Karl Munroe 5 ft 10

Personal information
- Full name: Karl Augustus Munroe
- Date of birth: 23 September 1979 (age 46)
- Place of birth: Manchester, England
- Position: Defender

Youth career
- 1994–1997: Swansea City

Senior career*
- Years: Team / Apps / (Gls)
- 1997–1999: Swansea City / 1 / (0)
- 1999–2004: Macclesfield Town / 119 / (1)
- 2004–2005: Northwich Victoria / 16 / (0)
- 2005: Halifax Town / 6 / (0)
- 2005: Northwich Victoria / 7 / (0)
- 2005–2007: Altrincham / 86 / (2)
- 2007–2008: Droylsden / 24 / (1)
- 2008–2009: Hyde United / 29 / (0)
- 2010–2011: FC United of Manchester / 17 / (0)

= Karl Munroe =

English footballer

Karl Augustus Munroe (born 23 September 1979) is an English former footballer who played as a defender.

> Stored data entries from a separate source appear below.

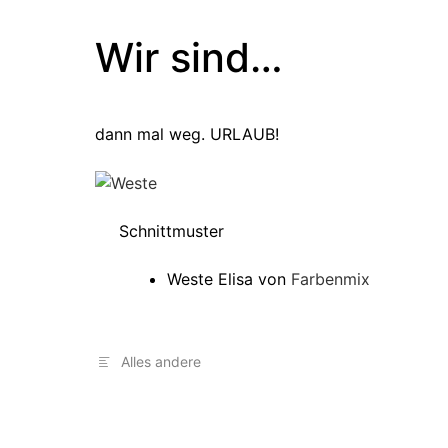
Wir sind…
dann mal weg. URLAUB!
Schnittmuster
Weste Elisa von
Farbenmix
Alles andere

He had spells with Macclesfield Town making 119 league appearances, Altrincham, where he played 86 games scoring two goals and Hyde United.

==Career==

===Early career===
Munroe started off playing for Oldham Athletic as a schoolboy. He also played for Manchester schoolboys alongside Manchester United player Wes Brown.

===Swansea City===
In 1994, he joined Swansea City as a schoolboy, in 1997 he broke through into the first team. He left them in 1999 having made only one senior appearance for the club.

===Macclesfield Town===
In summer 1999, Munroe joined Macclesfield Town where he stayed until 2004. In his five years with them he made a total of 119 league appearances, scoring one goal for the club, playing mostly in the centre of midfield. In summer of 2004, he left the club.

===Altrincham===
In summer 2005, Munroe joined Conference National newcomers Altrincham. He broke straight into the first team there, where he also played most of his games in central midfield. He stayed at the club until summer 2007, when he left the club having made a total of 86 appearances scoring two goals.

===Droylsden===
In summer 2007, He joined Conference North club Droylsden where he spent a season, mostly in the starting 11, but missed a few games through injury.

===Hyde===
In summer 2008, Munroe joined Conference North side Hyde United. He made his debut for the club in a 3–2 defeat to Alfreton Town on 8 August 2008. He spent a season at Hyde, making his last appearance for the club on 25 April 2009, in the 3–1 win over Solihull Moors in the last game of the 2008–09 Conference North season. He made a total of 33 appearances scoring once for the club in all competitions.

===FC United of Manchester===
In late August 2010, Munroe signed for Northern Premier League Premier Division outfit FC United of Manchester. He signed after appearing as a trialist for the club in pre season.